為替介入が2022年9月から10月にかけて3回行われた際、2回目と3回目は実施を直後には公表しない「覆面介入」だった。今回も財務省は介入の実施を明らかにしておらず、古沢氏は、日本の当局者が投機筋を疑心暗鬼にすることで介入の効果を高めようとしているとの見方を示した。

<日銀追加利上げ、「6・7月でもおかしくはない」>

日銀が3月の金融政策決定会合で大規模緩和を修正したことについては「妥当だった」と評価。
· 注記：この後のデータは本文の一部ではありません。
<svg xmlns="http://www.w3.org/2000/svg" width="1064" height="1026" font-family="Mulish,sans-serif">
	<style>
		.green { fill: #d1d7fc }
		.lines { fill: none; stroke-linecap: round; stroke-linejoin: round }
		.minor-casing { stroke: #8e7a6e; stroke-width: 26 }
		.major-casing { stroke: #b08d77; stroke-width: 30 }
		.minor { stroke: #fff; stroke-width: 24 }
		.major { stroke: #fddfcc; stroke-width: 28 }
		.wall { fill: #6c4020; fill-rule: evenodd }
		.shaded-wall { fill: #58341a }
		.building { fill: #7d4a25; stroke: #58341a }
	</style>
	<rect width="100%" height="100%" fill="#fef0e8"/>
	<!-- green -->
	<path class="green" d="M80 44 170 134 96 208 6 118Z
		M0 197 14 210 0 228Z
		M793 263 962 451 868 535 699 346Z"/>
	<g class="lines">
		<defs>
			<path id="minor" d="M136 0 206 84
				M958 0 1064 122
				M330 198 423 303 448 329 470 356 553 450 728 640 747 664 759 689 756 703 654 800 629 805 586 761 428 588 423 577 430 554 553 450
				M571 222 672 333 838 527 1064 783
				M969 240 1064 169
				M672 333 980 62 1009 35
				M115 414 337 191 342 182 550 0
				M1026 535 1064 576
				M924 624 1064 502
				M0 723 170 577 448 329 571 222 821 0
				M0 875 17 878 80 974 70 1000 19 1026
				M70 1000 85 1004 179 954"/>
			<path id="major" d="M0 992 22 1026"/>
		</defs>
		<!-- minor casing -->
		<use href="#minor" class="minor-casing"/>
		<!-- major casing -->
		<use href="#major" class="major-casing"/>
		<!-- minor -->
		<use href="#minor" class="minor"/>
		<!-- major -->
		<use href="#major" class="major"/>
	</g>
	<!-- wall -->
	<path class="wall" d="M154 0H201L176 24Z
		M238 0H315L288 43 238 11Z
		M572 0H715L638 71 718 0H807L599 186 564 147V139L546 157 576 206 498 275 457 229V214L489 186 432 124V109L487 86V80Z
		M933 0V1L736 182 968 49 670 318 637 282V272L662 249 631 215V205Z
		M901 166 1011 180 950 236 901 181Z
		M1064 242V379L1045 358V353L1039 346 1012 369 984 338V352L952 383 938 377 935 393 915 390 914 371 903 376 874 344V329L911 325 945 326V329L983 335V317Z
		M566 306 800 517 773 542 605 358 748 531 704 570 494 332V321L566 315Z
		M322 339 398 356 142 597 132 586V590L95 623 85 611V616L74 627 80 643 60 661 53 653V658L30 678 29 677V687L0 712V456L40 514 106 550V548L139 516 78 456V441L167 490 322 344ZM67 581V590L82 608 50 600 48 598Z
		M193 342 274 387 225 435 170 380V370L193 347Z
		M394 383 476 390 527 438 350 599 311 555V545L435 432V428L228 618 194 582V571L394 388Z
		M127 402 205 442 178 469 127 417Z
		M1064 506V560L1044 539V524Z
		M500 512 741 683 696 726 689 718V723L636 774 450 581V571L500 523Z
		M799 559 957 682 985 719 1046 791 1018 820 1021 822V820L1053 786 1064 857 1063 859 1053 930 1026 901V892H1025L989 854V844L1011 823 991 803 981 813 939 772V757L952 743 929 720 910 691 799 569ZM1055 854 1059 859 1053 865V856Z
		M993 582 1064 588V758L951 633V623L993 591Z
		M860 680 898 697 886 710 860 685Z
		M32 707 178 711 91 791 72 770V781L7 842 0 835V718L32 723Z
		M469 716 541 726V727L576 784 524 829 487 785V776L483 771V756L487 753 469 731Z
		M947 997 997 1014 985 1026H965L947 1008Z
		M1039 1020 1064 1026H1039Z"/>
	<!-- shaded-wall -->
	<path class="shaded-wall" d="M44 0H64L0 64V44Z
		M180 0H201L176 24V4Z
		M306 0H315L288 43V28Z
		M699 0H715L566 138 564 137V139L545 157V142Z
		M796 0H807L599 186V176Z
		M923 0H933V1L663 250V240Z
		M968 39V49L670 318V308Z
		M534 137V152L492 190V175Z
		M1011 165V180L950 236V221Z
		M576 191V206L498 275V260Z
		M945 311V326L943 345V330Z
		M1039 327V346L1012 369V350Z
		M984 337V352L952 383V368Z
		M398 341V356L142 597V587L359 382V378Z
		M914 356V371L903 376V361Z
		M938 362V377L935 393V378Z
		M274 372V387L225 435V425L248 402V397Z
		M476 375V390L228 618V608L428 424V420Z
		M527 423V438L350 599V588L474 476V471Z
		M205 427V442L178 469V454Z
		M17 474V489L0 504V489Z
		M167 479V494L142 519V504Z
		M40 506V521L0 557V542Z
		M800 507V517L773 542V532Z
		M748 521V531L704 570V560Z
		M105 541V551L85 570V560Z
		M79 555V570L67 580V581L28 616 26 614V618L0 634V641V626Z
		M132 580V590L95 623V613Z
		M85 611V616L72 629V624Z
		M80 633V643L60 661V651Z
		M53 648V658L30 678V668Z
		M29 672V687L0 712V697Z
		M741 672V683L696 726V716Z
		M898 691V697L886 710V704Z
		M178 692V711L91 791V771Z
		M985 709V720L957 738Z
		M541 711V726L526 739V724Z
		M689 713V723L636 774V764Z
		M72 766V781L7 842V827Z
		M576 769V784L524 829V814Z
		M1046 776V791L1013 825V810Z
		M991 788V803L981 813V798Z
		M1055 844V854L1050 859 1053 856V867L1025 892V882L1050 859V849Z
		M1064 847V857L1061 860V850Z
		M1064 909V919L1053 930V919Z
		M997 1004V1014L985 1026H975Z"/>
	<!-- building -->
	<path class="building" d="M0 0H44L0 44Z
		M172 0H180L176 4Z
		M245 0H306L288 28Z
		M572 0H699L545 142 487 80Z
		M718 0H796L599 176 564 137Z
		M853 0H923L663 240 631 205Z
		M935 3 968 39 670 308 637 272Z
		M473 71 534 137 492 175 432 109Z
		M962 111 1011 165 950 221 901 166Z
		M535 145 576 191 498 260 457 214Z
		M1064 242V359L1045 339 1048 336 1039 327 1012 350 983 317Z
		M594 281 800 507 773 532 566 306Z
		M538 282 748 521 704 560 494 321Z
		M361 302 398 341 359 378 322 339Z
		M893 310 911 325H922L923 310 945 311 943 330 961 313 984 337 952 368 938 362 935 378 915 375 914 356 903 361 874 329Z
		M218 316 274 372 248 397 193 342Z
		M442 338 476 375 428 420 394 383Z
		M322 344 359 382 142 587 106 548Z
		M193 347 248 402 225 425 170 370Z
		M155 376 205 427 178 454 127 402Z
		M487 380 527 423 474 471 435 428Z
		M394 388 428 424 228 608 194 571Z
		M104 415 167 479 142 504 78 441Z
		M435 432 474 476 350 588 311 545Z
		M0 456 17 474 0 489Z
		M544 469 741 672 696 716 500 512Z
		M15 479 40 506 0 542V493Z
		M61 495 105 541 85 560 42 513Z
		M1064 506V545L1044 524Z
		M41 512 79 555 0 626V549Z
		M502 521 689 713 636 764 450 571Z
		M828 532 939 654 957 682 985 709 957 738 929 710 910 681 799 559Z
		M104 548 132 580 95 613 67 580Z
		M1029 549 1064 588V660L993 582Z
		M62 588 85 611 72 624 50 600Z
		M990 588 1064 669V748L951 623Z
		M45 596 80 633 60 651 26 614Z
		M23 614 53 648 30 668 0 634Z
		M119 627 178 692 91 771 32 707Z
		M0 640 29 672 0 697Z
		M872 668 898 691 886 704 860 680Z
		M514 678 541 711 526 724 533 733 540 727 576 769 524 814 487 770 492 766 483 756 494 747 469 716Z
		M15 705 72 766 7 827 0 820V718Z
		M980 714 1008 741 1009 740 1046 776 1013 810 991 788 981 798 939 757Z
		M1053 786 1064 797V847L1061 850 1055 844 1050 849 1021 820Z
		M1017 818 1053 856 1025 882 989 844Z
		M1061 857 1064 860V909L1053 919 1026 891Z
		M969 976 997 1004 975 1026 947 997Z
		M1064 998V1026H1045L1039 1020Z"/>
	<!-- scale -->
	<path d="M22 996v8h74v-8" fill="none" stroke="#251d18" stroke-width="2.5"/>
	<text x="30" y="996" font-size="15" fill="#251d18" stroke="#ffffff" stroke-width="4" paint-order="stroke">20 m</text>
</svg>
そこに至るまでにイールドカーブ・コントロール(長短金利操作、YCC)を実質的に形骸化させるなど、日銀の取り組みもうまかったと指摘した。

日銀の追加利上げのタイミングについては「データディペンデント(データ次第)というのが原則」としつつも、6月の定額減税や今春闘の強い結果を鑑みると「個人的には9月まで引っ張るのかなという気はする。6月、7月というのもそれほどおかしなタイミングではない」と述べた。

岸田文雄首相が衆議院の解散総選挙に踏み切るか関心が高まる中、この先の政治日程が日銀の金融政策変更に与える影響については「政治的な状況を全く度外視することはできないが、あくまでも経済の状況をみながらというのが原則」と説明。政治の状況を考慮の対象に入れるなら「金融政策のタイミングも非常に難しいことになる」との見方を示した。